● Task requirements: Update the lines from the one containing "[!UICONTROL Average Lift" through the end of the records, replacing "箱形圖" with "盒鬚圖" and leaving everything else unchanged.
Provided records Block Start
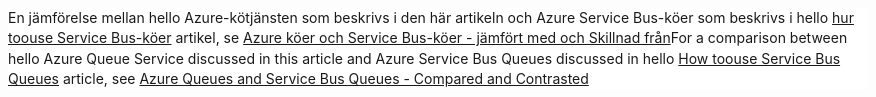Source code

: <span data-ttu-id="8471f-167">En jämförelse mellan hello Azure-kötjänsten som beskrivs i den här artikeln och Azure Service Bus-köer som beskrivs i hello [hur toouse Service Bus-köer](/develop/ruby/how-to-guides/service-bus-queues/) artikel, se [Azure köer och Service Bus-köer - jämfört med och Skillnad från](../../service-bus-messaging/service-bus-azure-and-service-bus-queues-compared-contrasted.md)</span><span class="sxs-lookup"><span data-stu-id="8471f-167">For a comparison between hello Azure Queue Service discussed in this article and Azure Service Bus Queues discussed in hello [How toouse Service Bus Queues](/develop/ruby/how-to-guides/service-bus-queues/) article, see [Azure Queues and Service Bus Queues - Compared and Contrasted](../../service-bus-messaging/service-bus-azure-and-service-bus-queues-compared-contrasted.md)</span></span>

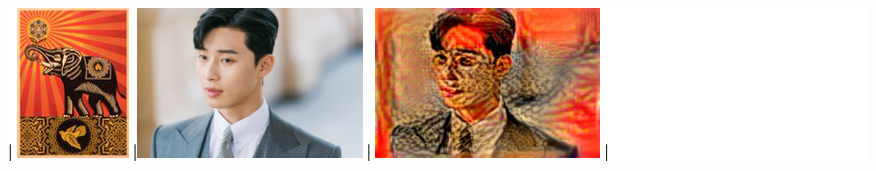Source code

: | <img src="./images/styles1/1style10.jpg" height="150"> |<img src="./images/source_image/src35.jpg" height="150"> | <img src="./images/src35/style10.jpg" height="150"> |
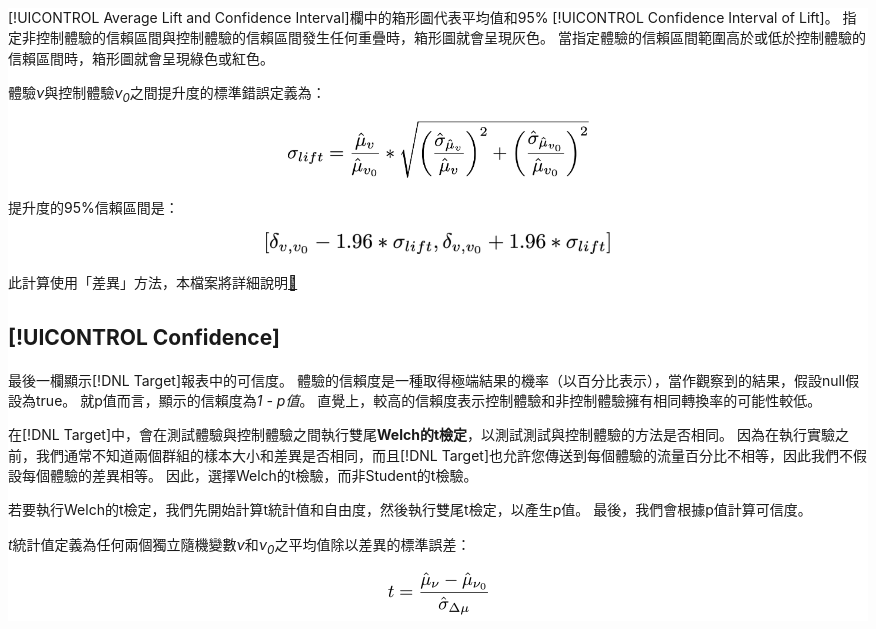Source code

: [!UICONTROL Average Lift and Confidence Interval]欄中的箱形圖代表平均值和95% [!UICONTROL Confidence Interval of Lift]。 指定非控制體驗的信賴區間與控制體驗的信賴區間發生任何重疊時，箱形圖就會呈現灰色。 當指定體驗的信賴區間範圍高於或低於控制體驗的信賴區間時，箱形圖就會呈現綠色或紅色。

體驗&#x200B;*ν*&#x200B;與控制體驗&#x200B;*ν<sub>0</sub>*&#x200B;之間提升度的標準錯誤定義為：

<p style="text-align:center;"><img width="35%" src="img/se_lift.png" alt="量度平均值"></p>

提升度的95%信賴區間是：

<p style="text-align:center;"><img width="40%" src="img/lift_CI.png"></p>

此計算使用「差異」方法，本檔案將詳細說明[&#128279;](/help/main/assets/confidence_interval_lift.pdf)

## [!UICONTROL Confidence]

最後一欄顯示[!DNL Target]報表中的可信度。 體驗的信賴度是一種取得極端結果的機率（以百分比表示），當作觀察到的結果，假設null假設為true。 就p值而言，顯示的信賴度為&#x200B;*1 - p值*。 直覺上，較高的信賴度表示控制體驗和非控制體驗擁有相同轉換率的可能性較低。

在[!DNL Target]中，會在測試體驗與控制體驗之間執行雙尾&#x200B;**Welch的t檢定**，以測試測試與控制體驗的方法是否相同。 因為在執行實驗之前，我們通常不知道兩個群組的樣本大小和差異是否相同，而且[!DNL Target]也允許您傳送到每個體驗的流量百分比不相等，因此我們不假設每個體驗的差異相等。 因此，選擇Welch的t檢驗，而非Student的t檢驗。

若要執行Welch的t檢定，我們先開始計算t統計值和自由度，然後執行雙尾t檢定，以產生p值。 最後，我們會根據p值計算可信度。

*t*&#x200B;統計值定義為任何兩個獨立隨機變數&#x200B;*ν*&#x200B;和&#x200B;*ν<sub>0</sub>*&#x200B;之平均值除以差異的標準誤差：

<p style="text-align:center;"><img width="100px" src="img/t_value.png"></p>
Provided records Block End
● Solution for this task:
: [!UICONTROL Average Lift and Confidence Interval]欄中的盒鬚圖代表平均值和95% [!UICONTROL Confidence Interval of Lift]。 指定非控制體驗的信賴區間與控制體驗的信賴區間發生任何重疊時，盒鬚圖就會呈現灰色。 當指定體驗的信賴區間範圍高於或低於控制體驗的信賴區間時，盒鬚圖就會呈現綠色或紅色。

體驗&#x200B;*ν*&#x200B;與控制體驗&#x200B;*ν<sub>0</sub>*&#x200B;之間提升度的標準錯誤定義為：

<p style="text-align:center;"><img width="35%" src="img/se_lift.png" alt="量度平均值"></p>

提升度的95%信賴區間是：

<p style="text-align:center;"><img width="40%" src="img/lift_CI.png"></p>

此計算使用「差異」方法，本檔案將詳細說明[&#128279;](/help/main/assets/confidence_interval_lift.pdf)

## [!UICONTROL Confidence]

最後一欄顯示[!DNL Target]報表中的可信度。 體驗的信賴度是一種取得極端結果的機率（以百分比表示），當作觀察到的結果，假設null假設為true。 就p值而言，顯示的信賴度為&#x200B;*1 - p值*。 直覺上，較高的信賴度表示控制體驗和非控制體驗擁有相同轉換率的可能性較低。

在[!DNL Target]中，會在測試體驗與控制體驗之間執行雙尾&#x200B;**Welch的t檢定**，以測試測試與控制體驗的方法是否相同。 因為在執行實驗之前，我們通常不知道兩個群組的樣本大小和差異是否相同，而且[!DNL Target]也允許您傳送到每個體驗的流量百分比不相等，因此我們不假設每個體驗的差異相等。 因此，選擇Welch的t檢驗，而非Student的t檢驗。

若要執行Welch的t檢定，我們先開始計算t統計值和自由度，然後執行雙尾t檢定，以產生p值。 最後，我們會根據p值計算可信度。

*t*&#x200B;統計值定義為任何兩個獨立隨機變數&#x200B;*ν*&#x200B;和&#x200B;*ν<sub>0</sub>*&#x200B;之平均值除以差異的標準誤差：

<p style="text-align:center;"><img width="100px" src="img/t_value.png"></p>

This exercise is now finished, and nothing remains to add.